If you’re lucky to have someone in your life with whom you can talk about this stuff with, without feeling judged, ask them if you can lean on their shoulder a bit. It helps to talk about it, and perhaps the other person will be able to give you a refreshing perspective you may not have thought of before. If you don’t have someone to talk about it with in a comfortable way, try finding a self-improvement type of group where you can find like-minded people who will support you.

Don’t give up, unless you’re unhappy most of the time

Every job has it’s difficulties, and doing something you love as a living can make you start to not love it anymore. If you’ve fallen out of love with your craft and can’t find joy in it anymore, that’s okay! Try something else for awhile, maybe you’ll come back to it or maybe you’ll find something even better.

If you know that you have solid goals in place, and you feel accomplished with your work at least 70% of the time (don’t quote me on that number), keep going. If you’ve come this far and you’ve put in all those hours, you’ll get there. It takes over 10,000 hours to master a craft, and even more to make it a successful business, if you’re feeling sluggish, maybe you’ve lost your “why”… which brings me to my last point:

Know your Why

Screen Shot 2019-06-10 at 5.38.33 PM.png

I think this is the key to remembering your purpose even on the darkest of days. Why are you pursuing this? Why do you get up every morning and keep going? Write it down and stick it somewhere you’ll see it every day.
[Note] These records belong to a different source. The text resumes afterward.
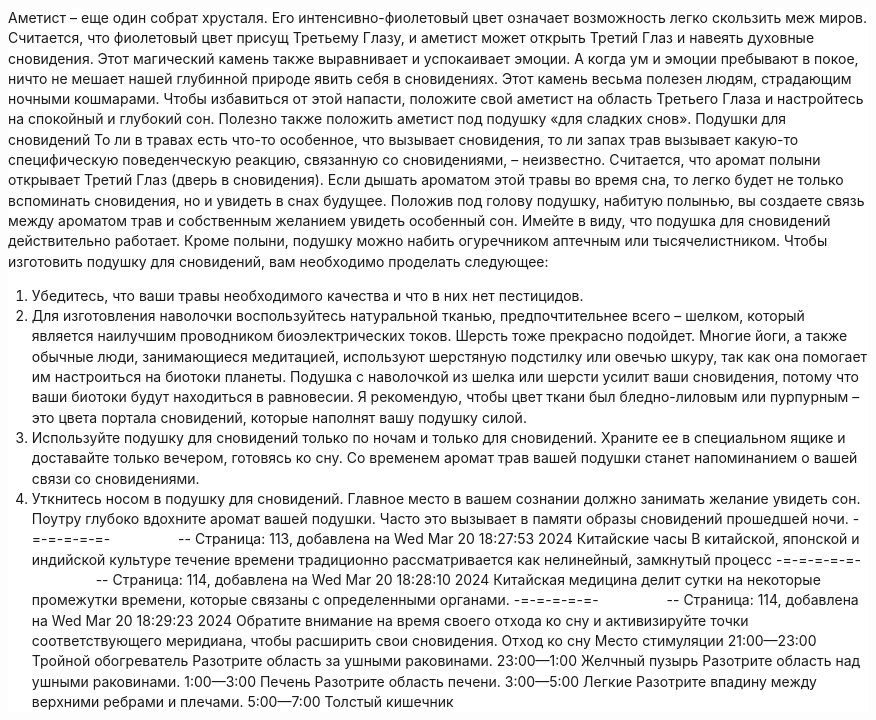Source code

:Аметист – еще один собрат хрусталя. Его интенсивно-фиолетовый цвет означает возможность легко скользить меж миров. Считается, что фиолетовый цвет присущ Третьему Глазу, и аметист может открыть Третий Глаз и навеять духовные сновидения. Этот магический камень также выравнивает и успокаивает эмоции. А когда ум и эмоции пребывают в покое, ничто не мешает нашей глубинной природе явить себя в сновидениях.
Этот камень весьма полезен людям, страдающим ночными кошмарами. Чтобы избавиться от этой напасти, положите свой аметист на область Третьего Глаза и настройтесь на спокойный и глубокий сон. Полезно также положить аметист под подушку «для сладких снов».
Подушки для сновидений
То ли в травах есть что-то особенное, что вызывает сновидения, то ли запах трав вызывает какую-то специфическую поведенческую реакцию, связанную со сновидениями, – неизвестно. Считается, что аромат полыни открывает Третий Глаз (дверь в сновидения). Если дышать ароматом этой травы во время сна, то легко будет не только вспоминать сновидения, но и увидеть в снах будущее. Положив под голову подушку, набитую полынью, вы создаете связь между ароматом трав и собственным желанием увидеть особенный сон. Имейте в виду, что подушка для сновидений действительно работает. Кроме полыни, подушку можно набить огуречником аптечным или тысячелистником.
Чтобы изготовить подушку для сновидений, вам необходимо проделать следующее:
1. Убедитесь, что ваши травы необходимого качества и что в них нет пестицидов.
2. Для изготовления наволочки воспользуйтесь натуральной тканью, предпочтительнее всего – шелком, который является наилучшим проводником биоэлектрических токов. Шерсть тоже прекрасно подойдет. Многие йоги, а также обычные люди, занимающиеся медитацией, используют шерстяную подстилку или овечью шкуру, так как она помогает им настроиться на биотоки планеты. Подушка с наволочкой из шелка или шерсти усилит ваши сновидения, потому что ваши биотоки будут находиться в равновесии.
Я рекомендую, чтобы цвет ткани был бледно-лиловым или пурпурным – это цвета портала сновидений, которые наполнят вашу подушку силой.
3. Используйте подушку для сновидений только по ночам и только для сновидений. Храните ее в специальном ящике и доставайте только вечером, готовясь ко сну. Со временем аромат трав вашей подушки станет напоминанием о вашей связи со сновидениями.
4. Уткнитесь носом в подушку для сновидений. Главное место в вашем сознании должно занимать желание увидеть сон. Поутру глубоко вдохните аромат вашей подушки. Часто это вызывает в памяти образы сновидений прошедшей ночи.
-=-=-=-=-=-
　
　
　　-- Страница: 113, добавлена на Wed Mar 20 18:27:53 2024
Китайские часы
В китайской, японской и индийской культуре течение времени традиционно рассматривается как нелинейный, замкнутый процесс
-=-=-=-=-=-
　
　
　　-- Страница: 114, добавлена на Wed Mar 20 18:28:10 2024
Китайская медицина делит сутки на некоторые промежутки времени, которые связаны с определенными органами.
-=-=-=-=-=-
　
　
　　-- Страница: 114, добавлена на Wed Mar 20 18:29:23 2024
Обратите внимание на время своего отхода ко сну и активизируйте точки соответствующего меридиана, чтобы расширить свои сновидения.
Отход ко сну
Место стимуляции
21:00—23:00
Тройной обогреватель
Разотрите область за ушными раковинами.
23:00—1:00
Желчный пузырь
Разотрите область над ушными раковинами.
1:00—3:00
Печень
Разотрите область печени.
3:00—5:00
Легкие
Разотрите впадину между верхними ребрами и плечами.
5:00—7:00
Толстый кишечник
My Why is because I want to pave the way for young aspiring artists, I want to make it easier for them to pursue an art career. I want to change the stigma around being an artist, I don’t want children to be refrained from exploring art as a legitimate career because parents and teachers don’t see it as valid. So, I get up every day because I’m learning just that. I’m learning how to make a career as an artist, how to shape it the way I want to, and how I can transfer all the knowledge I’m learning to all those young artists one day.